Thanksgiving 2021

Last week I lit the fireplace wrong and created a big fireball that burned up the ends of my hair, part of my eyebrow, the sleeve of my robe and most importantly the skin on my right hand and arm. It hurt very, very badly. Went to the ER, got morphine. The burns were/are first and second degree, which are the less serious kind. First is when your skin is red and shiny, second is when your skin blisters. It’s a good thing that the burns hurt like a motherfucker because that pain meant my nerves hadn’t been burned up.

As grody as my self-care was before the fireball turns out I can look even grodier with only the full use of my non-dominant hand. I’ll have bandages on the burn for another week. I am very much looking forward to not being burned anymore. Changing diapers will be easier, washing myself will be easier, putting on deodorant will be easier.

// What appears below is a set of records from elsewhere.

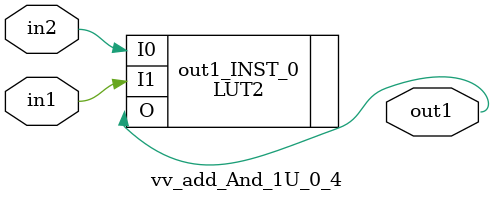
<source format=v>
`timescale 1 ps / 1 ps

(* STRUCTURAL_NETLIST = "yes" *)
module vv_add_And_1U_0_4
   (in2,
    in1,
    out1);
  input in2;
  input in1;
  output out1;

  wire in1;
  wire in2;
  wire out1;

LUT2 #(
    .INIT(4'h8)) 
     out1_INST_0
       (.I0(in2),
        .I1(in1),
        .O(out1));
endmodule


</source>
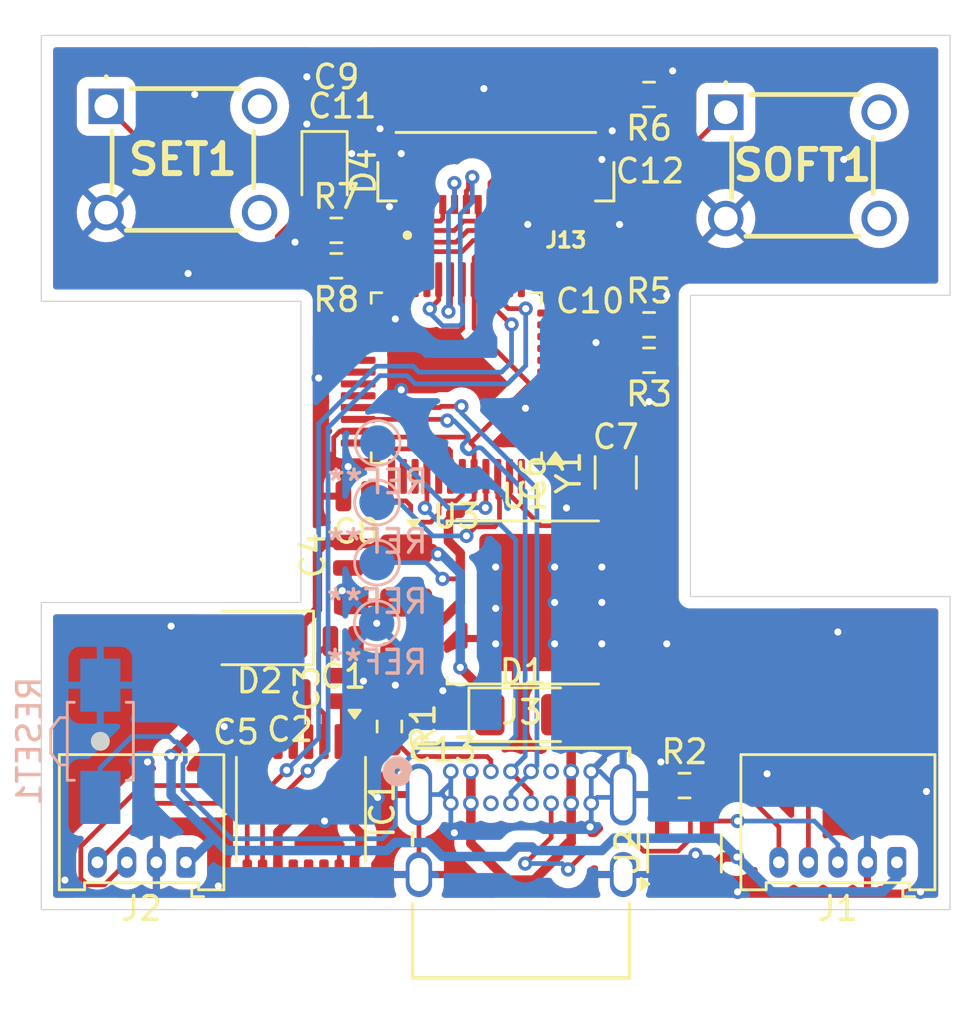
<source format=kicad_pcb>
(kicad_pcb
	(version 20240108)
	(generator "pcbnew")
	(generator_version "8.0")
	(general
		(thickness 1.6)
		(legacy_teardrops no)
	)
	(paper "A4")
	(layers
		(0 "F.Cu" signal)
		(31 "B.Cu" signal)
		(32 "B.Adhes" user "B.Adhesive")
		(33 "F.Adhes" user "F.Adhesive")
		(34 "B.Paste" user)
		(35 "F.Paste" user)
		(36 "B.SilkS" user "B.Silkscreen")
		(37 "F.SilkS" user "F.Silkscreen")
		(38 "B.Mask" user)
		(39 "F.Mask" user)
		(40 "Dwgs.User" user "User.Drawings")
		(41 "Cmts.User" user "User.Comments")
		(42 "Eco1.User" user "User.Eco1")
		(43 "Eco2.User" user "User.Eco2")
		(44 "Edge.Cuts" user)
		(45 "Margin" user)
		(46 "B.CrtYd" user "B.Courtyard")
		(47 "F.CrtYd" user "F.Courtyard")
		(48 "B.Fab" user)
		(49 "F.Fab" user)
		(50 "User.1" user)
		(51 "User.2" user)
		(52 "User.3" user)
		(53 "User.4" user)
		(54 "User.5" user)
		(55 "User.6" user)
		(56 "User.7" user)
		(57 "User.8" user)
		(58 "User.9" user)
	)
	(setup
		(pad_to_mask_clearance 0)
		(allow_soldermask_bridges_in_footprints no)
		(pcbplotparams
			(layerselection 0x00010fc_ffffffff)
			(plot_on_all_layers_selection 0x0000000_00000000)
			(disableapertmacros no)
			(usegerberextensions no)
			(usegerberattributes yes)
			(usegerberadvancedattributes yes)
			(creategerberjobfile yes)
			(dashed_line_dash_ratio 12.000000)
			(dashed_line_gap_ratio 3.000000)
			(svgprecision 4)
			(plotframeref no)
			(viasonmask no)
			(mode 1)
			(useauxorigin no)
			(hpglpennumber 1)
			(hpglpenspeed 20)
			(hpglpendiameter 15.000000)
			(pdf_front_fp_property_popups yes)
			(pdf_back_fp_property_popups yes)
			(dxfpolygonmode yes)
			(dxfimperialunits yes)
			(dxfusepcbnewfont yes)
			(psnegative no)
			(psa4output no)
			(plotreference yes)
			(plotvalue yes)
			(plotfptext yes)
			(plotinvisibletext no)
			(sketchpadsonfab no)
			(subtractmaskfromsilk no)
			(outputformat 1)
			(mirror no)
			(drillshape 1)
			(scaleselection 1)
			(outputdirectory "")
		)
	)
	(net 0 "")
	(net 1 "/Net-(IC1-C1-)")
	(net 2 "/Net-(IC1-C1+)")
	(net 3 "/Net-(IC1-C2+)")
	(net 4 "/Net-(IC1-C2-)")
	(net 5 "GND")
	(net 6 "/Net-(IC1-V+)")
	(net 7 "VIN")
	(net 8 "/Net-(IC1-V-)")
	(net 9 "Net-(U3-PA00)")
	(net 10 "Net-(U3-PA01)")
	(net 11 "Net-(U3-VDDCORE)")
	(net 12 "Net-(C9-Pad2)")
	(net 13 "Net-(C10-Pad2)")
	(net 14 "Net-(C10-Pad1)")
	(net 15 "Net-(C11-Pad1)")
	(net 16 "Net-(C12-Pad1)")
	(net 17 "Net-(C12-Pad2)")
	(net 18 "+3V3")
	(net 19 "VUSB")
	(net 20 "+24V")
	(net 21 "unconnected-(U3-PA27-Pad39)")
	(net 22 "Net-(D4-A)")
	(net 23 "SWDIO")
	(net 24 "SWCLK")
	(net 25 "/Net-(J8-CC1)")
	(net 26 "/Net-(J8-CC2)")
	(net 27 "ZOOM")
	(net 28 "ZSIG")
	(net 29 "SETLED")
	(net 30 "Net-(J13-Pad4)")
	(net 31 "unconnected-(U2-TEMP-Pad1)")
	(net 32 "unconnected-(U2-TRIM-Pad5)")
	(net 33 "ZREF")
	(net 34 "TOUT1")
	(net 35 "RIN1")
	(net 36 "ROUT1")
	(net 37 "TIN1")
	(net 38 "RUN")
	(net 39 "D-")
	(net 40 "D+")
	(net 41 "unconnected-(J3-SBU2-PadB8)")
	(net 42 "unconnected-(J3-SBU1-PadA8)")
	(net 43 "SCK")
	(net 44 "OLED_CS")
	(net 45 "OLED_DC")
	(net 46 "MOSI")
	(net 47 "unconnected-(SET1-COM_2-Pad4)")
	(net 48 "unconnected-(SET1-NO_2-Pad2)")
	(net 49 "RST")
	(net 50 "unconnected-(SOFT1-COM_2-Pad4)")
	(net 51 "unconnected-(SOFT1-NO_2-Pad2)")
	(net 52 "SETBTN")
	(net 53 "SOFTBTN")
	(net 54 "unconnected-(U3-PB08-Pad7)")
	(net 55 "USBHOSTEN")
	(net 56 "unconnected-(U3-PB09-Pad8)")
	(net 57 "unconnected-(U3-PA13-Pad22)")
	(net 58 "unconnected-(U3-PA19-Pad28)")
	(net 59 "RXD")
	(net 60 "unconnected-(U3-PA18-Pad27)")
	(net 61 "TXD")
	(net 62 "SCL")
	(net 63 "RXLED")
	(net 64 "unconnected-(U3-PA05-Pad10)")
	(net 65 "unconnected-(U3-PA21-Pad30)")
	(net 66 "OLED_RST")
	(net 67 "unconnected-(U3-PA06-Pad11)")
	(net 68 "MISO")
	(net 69 "SDA")
	(net 70 "unconnected-(U3-PA03-Pad4)")
	(net 71 "unconnected-(U3-PA04-Pad9)")
	(net 72 "unconnected-(U3-PA09-Pad14)")
	(net 73 "unconnected-(U3-PA08-Pad13)")
	(footprint "Capacitor_SMD:C_0504_1310Metric" (layer "F.Cu") (at 100.5875 84 180))
	(footprint "Diode_SMD:D_1206_3216Metric" (layer "F.Cu") (at 107.65 93.25))
	(footprint "Capacitor_SMD:C_0504_1310Metric" (layer "F.Cu") (at 110.5 74.25 180))
	(footprint "Connector_Molex_2:Molex_PicoBlade_53048-0510_1x05_P1.25mm_Horizontal" (layer "F.Cu") (at 123.5 99.5 180))
	(footprint "Capacitor_SMD:C_0504_1310Metric" (layer "F.Cu") (at 111.5875 80 180))
	(footprint "USB4085_GF_A:CONN16_USB4085-GF-A_GCT" (layer "F.Cu") (at 104.599999 95.65))
	(footprint "Resistor_SMD:R_0603_1608Metric" (layer "F.Cu") (at 102 93.75 -90))
	(footprint "Resistor_SMD:R_0603_1608Metric" (layer "F.Cu") (at 99.75 74.25 180))
	(footprint "Capacitor_SMD:C_0504_1310Metric" (layer "F.Cu") (at 95.5 92.5 180))
	(footprint "Package_TO_SOT_SMD:TO-252-3_TabPin2" (layer "F.Cu") (at 107.75 88.5))
	(footprint "Capacitor_SMD:C_0504_1310Metric" (layer "F.Cu") (at 100.04 90.1375 180))
	(footprint "TS01-66-73-BK-160-D:TS016673BK160D" (layer "F.Cu") (at 116.25 67.75))
	(footprint "Connector_Molex_2:Molex_PicoBlade_53048-0410_1x04_P1.25mm_Horizontal" (layer "F.Cu") (at 93.375 99.5 180))
	(footprint "Resistor_SMD:R_0603_1608Metric" (layer "F.Cu") (at 99.75 72.75))
	(footprint "Package_SO:TSSOP-16_4.4x5mm_P0.65mm" (layer "F.Cu") (at 98.25 97.25 -90))
	(footprint "Resistor_SMD:R_0603_1608Metric" (layer "F.Cu") (at 113 78.25 180))
	(footprint "FH34SRJ_16S_0_5SH_50:HRS_FH34SRJ-16S-0.5SH_50_" (layer "F.Cu") (at 106.509505 70.406454 180))
	(footprint "Resistor_SMD:R_0603_1608Metric" (layer "F.Cu") (at 113 67 180))
	(footprint "Capacitor_SMD:C_0504_1310Metric" (layer "F.Cu") (at 109.5875 83.25 90))
	(footprint "Resistor_SMD:R_0603_1608Metric" (layer "F.Cu") (at 114.5 96.25))
	(footprint "Package_QFP:TQFP-48_7x7mm_P0.5mm" (layer "F.Cu") (at 104.8375 79 180))
	(footprint "Capacitor_SMD:C_0504_1310Metric" (layer "F.Cu") (at 100 66 180))
	(footprint "Package_TO_SOT_SMD:TSOT-23-5" (layer "F.Cu") (at 114.5 99.1125 90))
	(footprint "Diode_SMD:D_1206_3216Metric" (layer "F.Cu") (at 96.5 90 180))
	(footprint "Capacitor_SMD:C_0504_1310Metric" (layer "F.Cu") (at 104.25 93.25 180))
	(footprint "Capacitor_SMD:C_0504_1310Metric" (layer "F.Cu") (at 99.75 67.75))
	(footprint "Capacitor_SMD:C_0504_1310Metric" (layer "F.Cu") (at 113.04 68.75 180))
	(footprint "Capacitor_SMD:C_0504_1310Metric" (layer "F.Cu") (at 100 92.1375 90))
	(footprint "Crystal:Crystal_SMD_3215-2Pin_3.2x1.5mm" (layer "F.Cu") (at 111.5875 83 90))
	(footprint "Capacitor_SMD:C_0504_1310Metric" (layer "F.Cu") (at 100.25 86.5 90))
	(footprint "Capacitor_SMD:C_0504_1310Metric" (layer "F.Cu") (at 97.79 92.3875 180))
	(footprint "LED_SMD:LED_0805_2012Metric" (layer "F.Cu") (at 99.25 70.25 -90))
	
... [254644 chars truncated]
</source>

Turns out getting second degree burns because of a little fireball you made and going to the ER and getting morphine is good for your gratitude. Boy did I love my husband that day. I loved him especially when we were at the ER and I hadn’t gotten the morphine yet and the nurses were chatting pretty casually about their respective times working for the fire department and he spoke up and asked when I was getting that morphine the doctor mentioned again? I wish I could keep that level of love and gratitude for him every day. I guess we just need to find the equivalent of procuring me morphine every day.

The baby is gearing up to roll. He can get from his back to his side. This is going to impact my getting to the bathroom strategy, because right now I can leave him on the bed, where we are often administering bottles while watching youtube, and once he rolls he’s going to have to be put in the crib every time. Doesn’t sound like a huge deal but I’ll probably pee my pants a couple of times. Really nuts how much I’ve peed my pants in 2021.

We’re going to put the Christmas tree up today, after turkey. I’m in need of Christmas decorations. I’m especially in need of colored lights and tinsel and garlands. I’m in need of going full pinterest mom for the next month.

When I was younger I didn’t get how often aging feels like unraveling. It seemed like as people grew up they got more defined- more things belonged to them, they had more titles, they had more roles. But it really is a “this is not my beautiful house, this is not my beautiful wife” vibe. Aging feels like getting blown around and as soon as you get used to the scenery the winds pick up and you’re blown somewhere new. People only appear more anchored as they age.

Well, the baby, the husband, and the dog are all sleeping. I’ll probably wander around picking things up and moving them to the places I prefer them. And then the coffee will really wear off and they’ll all be up. What a strange place to be.